U.S. and French Conflicts

http://upload.wikimedia.org/wikipedia/en/thumb/9/9f/USSLuzonPG-7.jpg/220px-USSLuzonPG-7.jpgThe US, at the same time, wanting to protect its interests and expand trade, ventured the USS Wachusett six-hundred miles up the river to Hankow in about 1860, while the USS Ashuelot, a sidewheeler, made her way up the river to Ichang in 1874. The first USS Monocacy, a sidewheel gunboat, began charting the Yangtze River in 1871. The first USS Palos, an armed tug, was on Asiatic Station into 1891, cruising the Chinese and Japanese coasts, visiting the open treaty ports and making occasional voyages up the Yangtze River. From June to September 1891, anti-foreign riots up the Yangtze forced the warship to make an extended voyage as far as Hankow, 600 miles upriver. Stopping at each open treaty port, the gunboat cooperated with naval vessels of other nations and repairing damage. She then operated along the north and central China coast and on the lower Yangtze until June 1892. The cessation of bloodshed with the Taiping Rebellion, Europeans put more steamers on the river. The French, not to sit idle and get rice crumbs, engaged the Chinese in war over the rule of Vietnam. The Sino-French Wars of the 1880s emerged with the Battle of Shipu having French cruisers in the lower Yangtze.
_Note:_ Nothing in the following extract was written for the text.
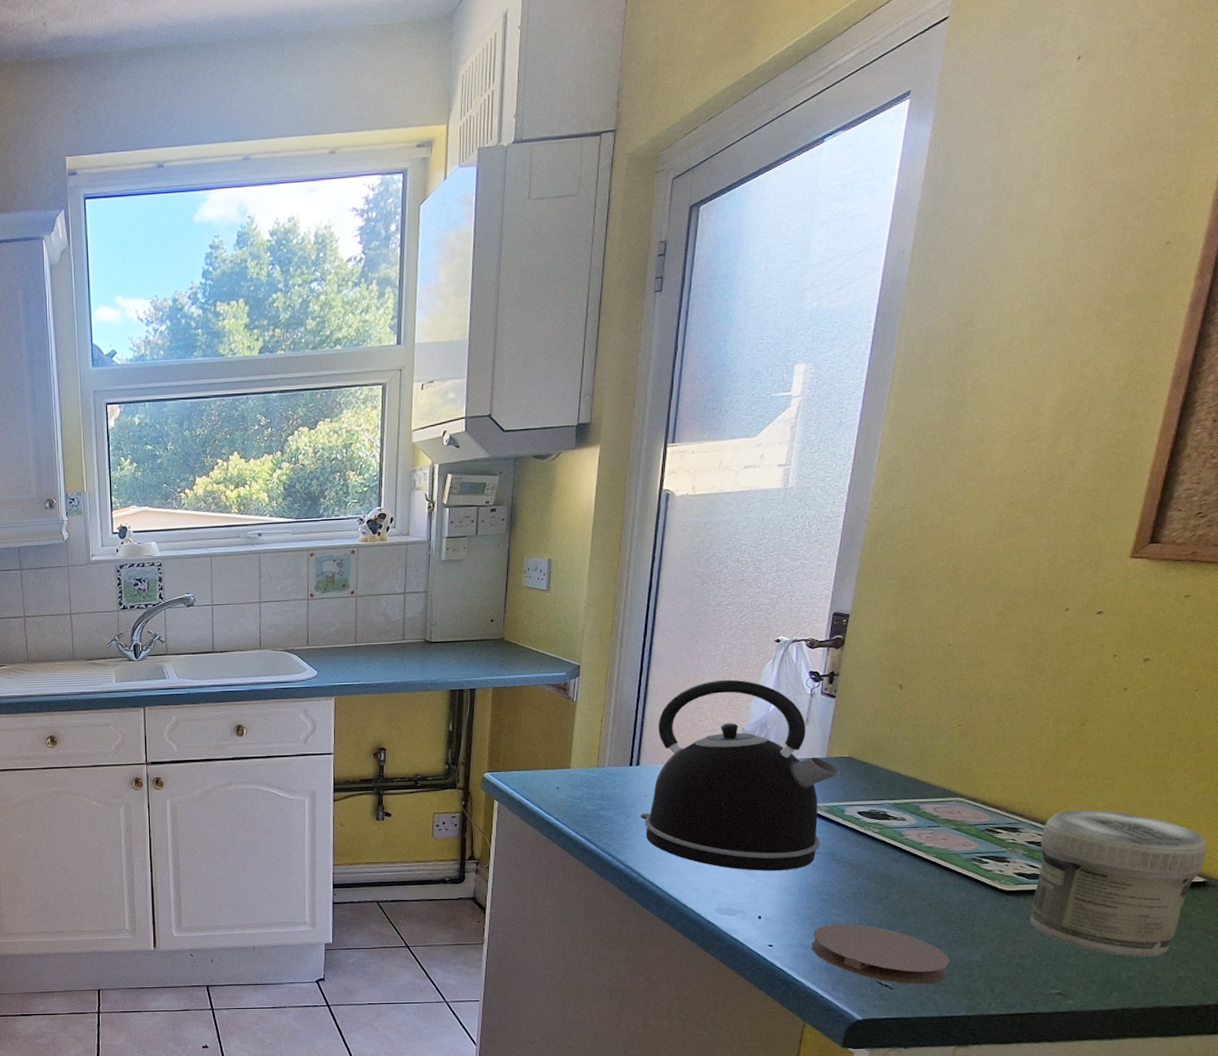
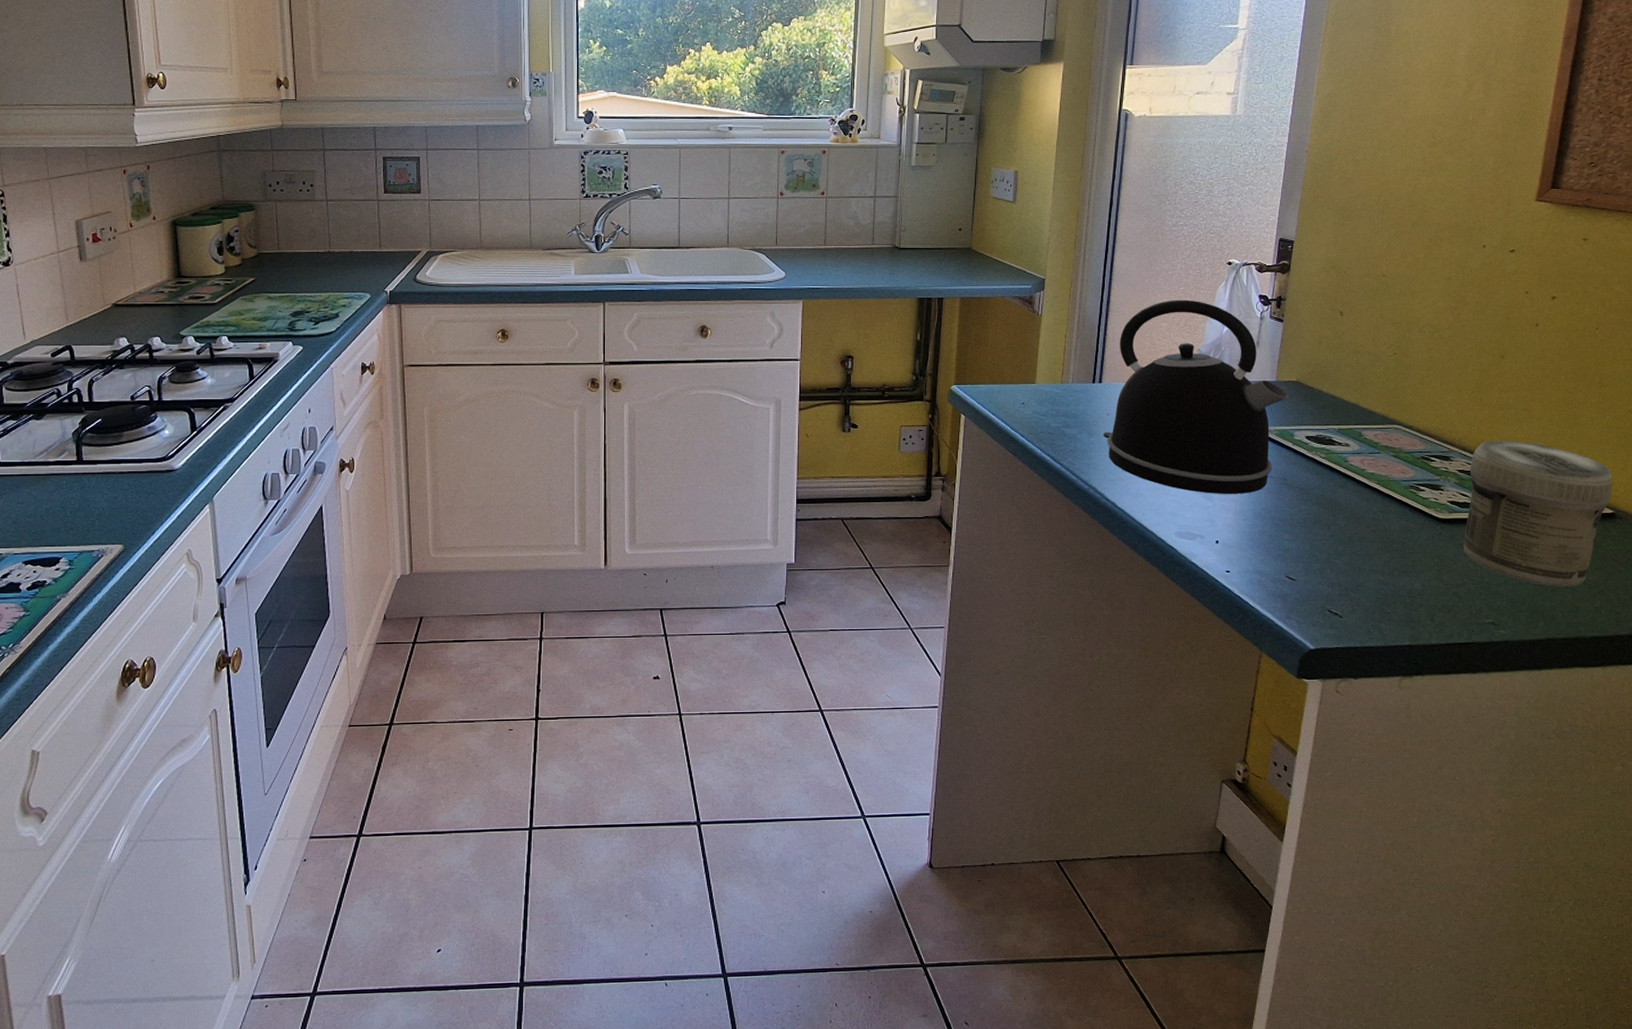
coaster: present [812,924,949,985] -> none [1266,550,1393,613]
The China Navigation Company was an early shipping company founded in 1876 in London, initially to trade up the Yangtze River from their Shanghai base with passengers and cargo. Chinese coastal trade started shortly after and in 1883 a regular service to Australia was initiated. Most of the company's ships were seized by Japan in 1941 and services did not resume until 1946. Robert Dollar was a later shipping magnate, who became enormously influential moving Californian and Canadian lumber to the Chinese and Japanese market.
Yichang or Ichang, 1,600 km (990 mi) from the sea, is the head of navigation for river steamers; oceangoing vessels may navigate the river to Hankow, a distance of almost 1000 km (almost 600 mi) from the sea. For about 320 km (200 mi) inland from its mouth, the river is virtually at sea level.
The Chinese Government, too, had steamers. It had its own naval fleet, the Nanyang Fleet, which fell prey to the French fleet. The Chinese would rebuild its fleet, only to be ravaged by another war with Japan (1895), Revolution (1911) and ongoing inefficiency and corruption. Chinese companies ran their own steamers, but were second tier to European operations at the time.